Kompleksitas masalah buruh migran Indonesia di Timur
Tengah dan Malaysia hampir tidak pernah menjadi
perhatian Pengurus Cabang Istimewa NU. Kehadiran
anggota legislatif dari NU (di PKB, PPP, Partai
Golkar, dan partai lain) tidak maksimal dalam
memperjuangkan regulasi bagi perlindungan buruh migran
Indonesia. Padahal, jika bisa tampil maksimal,
organ-organ NU ini bisa berfungsi sebagai wahana
advokasi dan artikulasi kepentingan buruh migran
Indonesia.

Langkah-langkah advokatif yang dilakukan Gus Dur saat
menjadi presiden hingga kini bisa menjadi teladan bagi
NU untuk merumuskan program advokasi bagi buruh
migran. Gus Dur pernah langsung menelepon Raja Fahd
(Arab Saudi), meminta pembatalan eksekusi atas Siti
Zaenab, TKW yang divonis mati, dan dipenuhi. Model
diplomasi politik tingkat tinggi ini tidak dilanjutkan
Megawati dan SBY. Bahkan, SBY tak pernah berkomentar tentang vonis mati Herlina Trisnawati. Terakhir, Gus Dur berperan dalam pembebasan Istiqomah dan Casingkem (keduanya ternyata warga NU), sandera TKW di Irak.

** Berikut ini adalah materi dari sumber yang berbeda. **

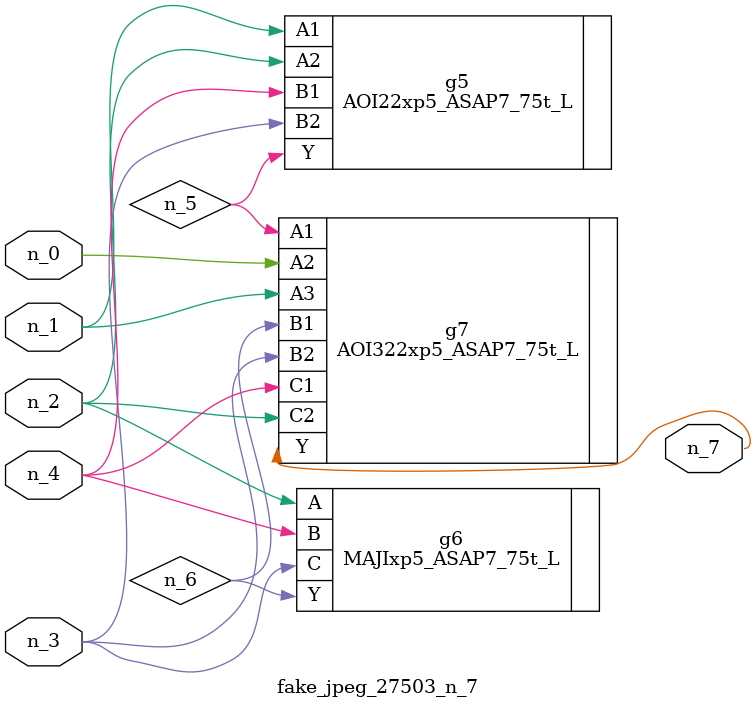
<source format=v>
module fake_jpeg_27503_n_7 (n_3, n_2, n_1, n_0, n_4, n_7);

input n_3;
input n_2;
input n_1;
input n_0;
input n_4;

output n_7;

wire n_6;
wire n_5;

AOI22xp5_ASAP7_75t_L g5 ( 
.A1(n_1),
.A2(n_2),
.B1(n_4),
.B2(n_3),
.Y(n_5)
);

MAJIxp5_ASAP7_75t_L g6 ( 
.A(n_2),
.B(n_4),
.C(n_3),
.Y(n_6)
);

AOI322xp5_ASAP7_75t_L g7 ( 
.A1(n_5),
.A2(n_0),
.A3(n_1),
.B1(n_6),
.B2(n_3),
.C1(n_4),
.C2(n_2),
.Y(n_7)
);


endmodule
</source>
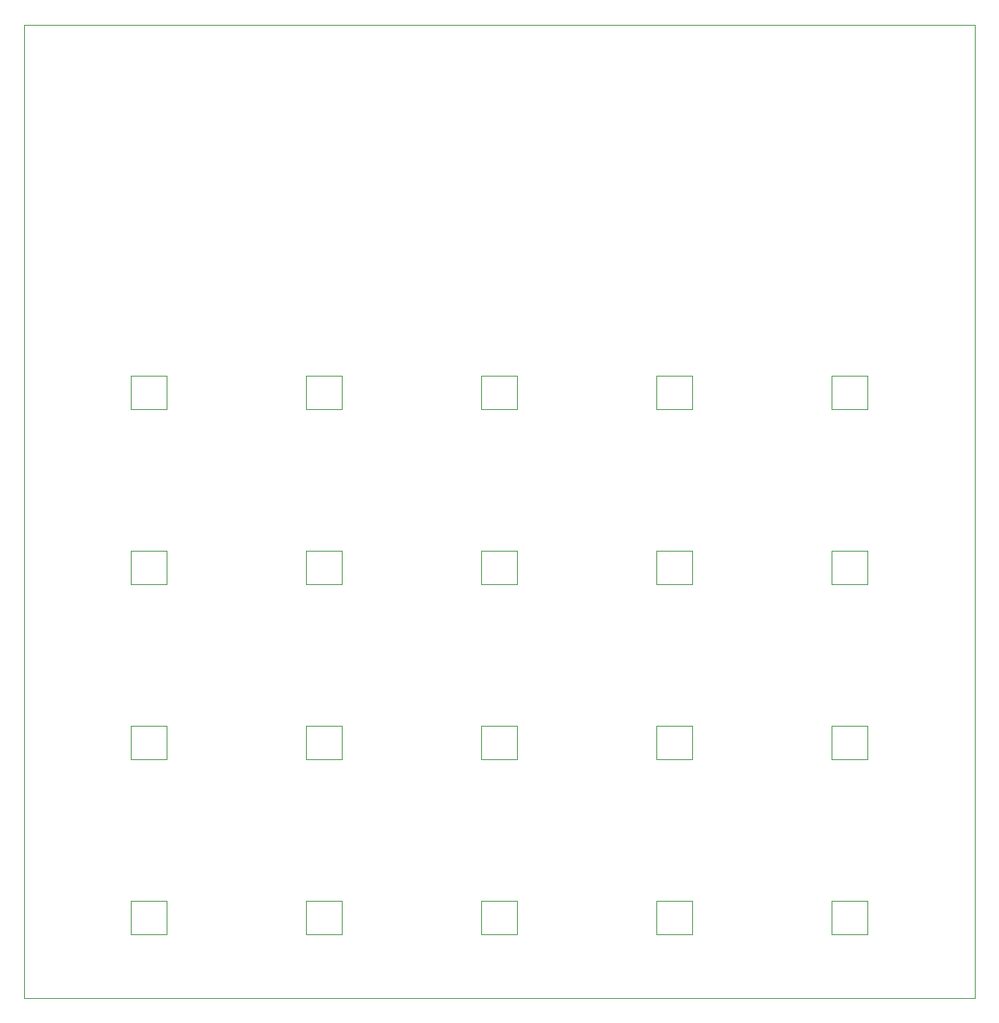
<source format=gbr>
%TF.GenerationSoftware,KiCad,Pcbnew,(6.0.4)*%
%TF.CreationDate,2022-05-20T19:43:05+02:00*%
%TF.ProjectId,MacroBoard-rounded,4d616372-6f42-46f6-9172-642d726f756e,rev?*%
%TF.SameCoordinates,Original*%
%TF.FileFunction,Profile,NP*%
%FSLAX46Y46*%
G04 Gerber Fmt 4.6, Leading zero omitted, Abs format (unit mm)*
G04 Created by KiCad (PCBNEW (6.0.4)) date 2022-05-20 19:43:05*
%MOMM*%
%LPD*%
G01*
G04 APERTURE LIST*
%TA.AperFunction,Profile*%
%ADD10C,0.100000*%
%TD*%
%TA.AperFunction,Profile*%
%ADD11C,0.120000*%
%TD*%
G04 APERTURE END LIST*
D10*
X67464500Y-136081100D02*
X170793700Y-136081100D01*
X170793700Y-136081100D02*
X170793700Y-30160600D01*
X170793700Y-30160600D02*
X67464500Y-30160600D01*
X67464500Y-30160600D02*
X67464500Y-136081100D01*
D11*
%TO.C,D21*%
X79012500Y-71997500D02*
X82912500Y-71997500D01*
X79012500Y-68297500D02*
X79012500Y-71997500D01*
X82912500Y-68297500D02*
X79012500Y-68297500D01*
X82912500Y-71997500D02*
X82912500Y-68297500D01*
%TO.C,D37*%
X155212500Y-71997500D02*
X159112500Y-71997500D01*
X159112500Y-71997500D02*
X159112500Y-68297500D01*
X155212500Y-68297500D02*
X155212500Y-71997500D01*
X159112500Y-68297500D02*
X155212500Y-68297500D01*
%TO.C,D32*%
X117112500Y-125447500D02*
X117112500Y-129147500D01*
X121012500Y-125447500D02*
X117112500Y-125447500D01*
X117112500Y-129147500D02*
X121012500Y-129147500D01*
X121012500Y-129147500D02*
X121012500Y-125447500D01*
%TO.C,D34*%
X136162500Y-91047500D02*
X140062500Y-91047500D01*
X140062500Y-91047500D02*
X140062500Y-87347500D01*
X136162500Y-87347500D02*
X136162500Y-91047500D01*
X140062500Y-87347500D02*
X136162500Y-87347500D01*
%TO.C,D23*%
X82912500Y-110097500D02*
X82912500Y-106397500D01*
X82912500Y-106397500D02*
X79012500Y-106397500D01*
X79012500Y-106397500D02*
X79012500Y-110097500D01*
X79012500Y-110097500D02*
X82912500Y-110097500D01*
%TO.C,D25*%
X98062500Y-71997500D02*
X101962500Y-71997500D01*
X101962500Y-68297500D02*
X98062500Y-68297500D01*
X98062500Y-68297500D02*
X98062500Y-71997500D01*
X101962500Y-71997500D02*
X101962500Y-68297500D01*
%TO.C,D26*%
X101962500Y-87347500D02*
X98062500Y-87347500D01*
X98062500Y-91047500D02*
X101962500Y-91047500D01*
X98062500Y-87347500D02*
X98062500Y-91047500D01*
X101962500Y-91047500D02*
X101962500Y-87347500D01*
%TO.C,D38*%
X155212500Y-91047500D02*
X159112500Y-91047500D01*
X159112500Y-87347500D02*
X155212500Y-87347500D01*
X155212500Y-87347500D02*
X155212500Y-91047500D01*
X159112500Y-91047500D02*
X159112500Y-87347500D01*
%TO.C,D24*%
X79012500Y-129147500D02*
X82912500Y-129147500D01*
X79012500Y-125447500D02*
X79012500Y-129147500D01*
X82912500Y-125447500D02*
X79012500Y-125447500D01*
X82912500Y-129147500D02*
X82912500Y-125447500D01*
%TO.C,D22*%
X79012500Y-87347500D02*
X79012500Y-91047500D01*
X82912500Y-91047500D02*
X82912500Y-87347500D01*
X79012500Y-91047500D02*
X82912500Y-91047500D01*
X82912500Y-87347500D02*
X79012500Y-87347500D01*
%TO.C,D36*%
X140062500Y-129147500D02*
X140062500Y-125447500D01*
X136162500Y-125447500D02*
X136162500Y-129147500D01*
X140062500Y-125447500D02*
X136162500Y-125447500D01*
X136162500Y-129147500D02*
X140062500Y-129147500D01*
%TO.C,D33*%
X136162500Y-71997500D02*
X140062500Y-71997500D01*
X140062500Y-68297500D02*
X136162500Y-68297500D01*
X136162500Y-68297500D02*
X136162500Y-71997500D01*
X140062500Y-71997500D02*
X140062500Y-68297500D01*
%TO.C,D39*%
X159112500Y-110097500D02*
X159112500Y-106397500D01*
X155212500Y-106397500D02*
X155212500Y-110097500D01*
X155212500Y-110097500D02*
X159112500Y-110097500D01*
X159112500Y-106397500D02*
X155212500Y-106397500D01*
%TO.C,D30*%
X121012500Y-87347500D02*
X117112500Y-87347500D01*
X117112500Y-87347500D02*
X117112500Y-91047500D01*
X121012500Y-91047500D02*
X121012500Y-87347500D01*
X117112500Y-91047500D02*
X121012500Y-91047500D01*
%TO.C,D27*%
X98062500Y-110097500D02*
X101962500Y-110097500D01*
X98062500Y-106397500D02*
X98062500Y-110097500D01*
X101962500Y-106397500D02*
X98062500Y-106397500D01*
X101962500Y-110097500D02*
X101962500Y-106397500D01*
%TO.C,D40*%
X159112500Y-125447500D02*
X155212500Y-125447500D01*
X159112500Y-129147500D02*
X159112500Y-125447500D01*
X155212500Y-129147500D02*
X159112500Y-129147500D01*
X155212500Y-125447500D02*
X155212500Y-129147500D01*
%TO.C,D29*%
X121012500Y-71997500D02*
X121012500Y-68297500D01*
X117112500Y-71997500D02*
X121012500Y-71997500D01*
X121012500Y-68297500D02*
X117112500Y-68297500D01*
X117112500Y-68297500D02*
X117112500Y-71997500D01*
%TO.C,D35*%
X140062500Y-110097500D02*
X140062500Y-106397500D01*
X136162500Y-106397500D02*
X136162500Y-110097500D01*
X136162500Y-110097500D02*
X140062500Y-110097500D01*
X140062500Y-106397500D02*
X136162500Y-106397500D01*
%TO.C,D28*%
X98062500Y-129147500D02*
X101962500Y-129147500D01*
X98062500Y-125447500D02*
X98062500Y-129147500D01*
X101962500Y-125447500D02*
X98062500Y-125447500D01*
X101962500Y-129147500D02*
X101962500Y-125447500D01*
%TO.C,D31*%
X117112500Y-106397500D02*
X117112500Y-110097500D01*
X121012500Y-110097500D02*
X121012500Y-106397500D01*
X117112500Y-110097500D02*
X121012500Y-110097500D01*
X121012500Y-106397500D02*
X117112500Y-106397500D01*
%TD*%
M02*

</source>
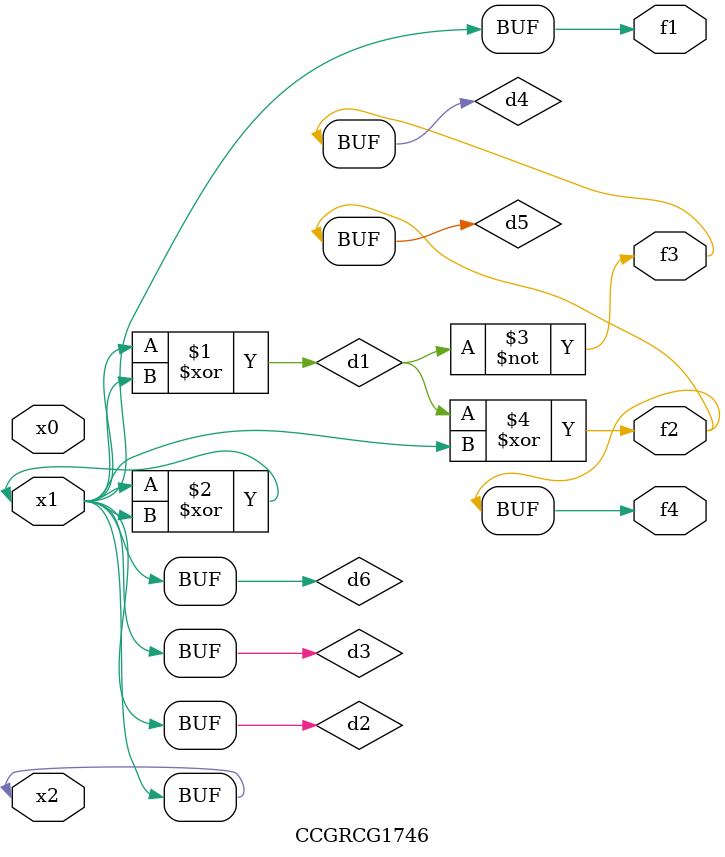
<source format=v>
module CCGRCG1746(
	input x0, x1, x2,
	output f1, f2, f3, f4
);

	wire d1, d2, d3, d4, d5, d6;

	xor (d1, x1, x2);
	buf (d2, x1, x2);
	xor (d3, x1, x2);
	nor (d4, d1);
	xor (d5, d1, d2);
	buf (d6, d2, d3);
	assign f1 = d6;
	assign f2 = d5;
	assign f3 = d4;
	assign f4 = d5;
endmodule

</source>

NU perlu belajar dari Filipina. Di negara yang sekitar
tujuh juta warganya bekerja ke luar negeri, Gereja
Katolik amat berperan dalam pemberdayaan dan pembelaan buruh migran yang mayoritas Katolik. Dalam struktur Gereja Katolik Filipina dibangun Komisi Pelayanan untuk Migran. Ranah komisi ini mulai dari tingkat nasional, provinsi, hingga paroki. Sementara
misionaris dikirim untuk pelayanan buruh migran
Filipina yang bekerja di luar negeri. Dalam
aktivitasnya, mereka bersinergi dengan NGO dan
organisasi buruh migran Filipina yang tumbuh di negara
tujuan bekerja. Sinergi ini bermanfaat untuk memantau
situasi buruh migran Filipina dan kinerja Kedutaan
Besar Filipina.

Semangat pelayanan terhadap buruh migran oleh Gereja
Katolik didorong policy Vatikan yang mengamanatkan
pelayanan bagi buruh migran sedunia. Maka dalam Gereja
Katolik ada kelompok, Ordo Scalabrini, yang
memfokuskan diri dalam pelayanan kaum migran dan
pengungsi. Di Filipina, aktivitas ordo ini berkembang
dan dapat mengembangkan Scalabrini Migration Center.
Fr Graziano Bastitella, penggagasnya, adalah pakar
buruh migran ternama di Asia Pasifik.